Instruction a ▸ Replace "maj" with "May" throughout the stored data entries, keeping every other line unchanged, and leave the pictures out of your answer.

Excerpt ▸
Not sure if this is particularly accurate. Lets look at two speakers, one 10W and one 100W. They both have an impedance of 8 ohms. Which one has the larger diameter wire? Kind of depends on the length of the wire, right? How many turns does each coil have? If the higher power speaker had one layer of wire along a 1/2 inch of voice coil form (Which gives a lot of radiating area, and the other has multiple windings stacked on each other on 1/4 inch of the voice coil form you can be fooled. Also not quite sure on the 100 ohm speaker thing. Typo?


----------



## greco (Jul 15, 2007)

*Thiele-Small Parameters: *

Voice Coil DC ResistanceR[SUB]E[/SUB]6.70 Ω

I was looking up the specs on a Jensen speaker and noticed that they show the DCR value.
The speaker's impedance is 8 ohms.

Nice of them to provide this info.

Cheers

Dave


----------



## whammybar (May 7, 2008)

Thanks to everyone. At least I can understand enough to give it a try now. Sorry for being such a noob. It's pretty much my first time 'under the hood'.



greco said:


> Just remember that you have to take the speaker wires off the speaker (unsolder the wires [if soldered] or GENTLY pull off the spade terminals attaching the wires to the speaker) before taking the DC resistance measurements.
> 
> Alternately, if the speaker wires go to a 1/4 inch plug, you could take a reading of the DC resistance across the tip and sleeve of the plug.
> 
> ...


----------



## nonreverb (Sep 19, 2006)

No appologies required! There are great folks here to help you out. Best of luck 



whammybar said:


> Thanks to everyone. At least I can understand enough to give it a try now. Sorry for being such a noob. It's pretty much my first time 'under the hood'.


----------



## greco (Jul 15, 2007)

whammybar said:


> Sorry for being such a noob.


You never need to say you are sorry for being a noob. 

We are all noobs at everything at some point in time.

When I was telling you in my post to be gentle pulling off (and pushing back on...BTW) the spade connectors on the speaker terminals it is because I broke two of before it finally sunk in as to how fragile these fibreboard terminal holders are. However, as a result, I taught myself how to construct and attach new terminal holders and how to solder tinsel wires. GC member _Nonreverb_ had "walked me through" all the aspects of soldering the tinsel wires previous to that (in a thread in this forum), so I was ready for that part.

Cheers

Dave


----------

Instruction b ▸ Write out the forum thread on speaker resistance word for word from "Voice Coil DC" to "impedance is 8 ohms.".

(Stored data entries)

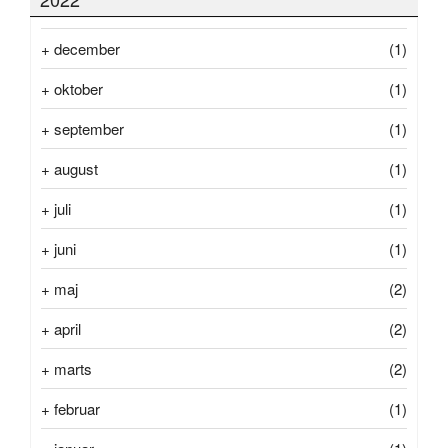
+
december
(1)
+
oktober
(1)
+
september
(1)
+
august
(1)
+
juli
(1)
+
juni
(1)
+
maj
(2)
+
april
(2)
+
marts
(2)
+
februar
(1)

Reply a ▸
+
december
(1)
+
oktober
(1)
+
september
(1)
+
august
(1)
+
juli
(1)
+
juni
(1)
+
May
(2)
+
april
(2)
+
marts
(2)
+
februar
(1)

Reply b ▸
Voice Coil DC ResistanceR[SUB]E[/SUB]6.70 Ω

I was looking up the specs on a Jensen speaker and noticed that they show the DCR value.
The speaker's impedance is 8 ohms.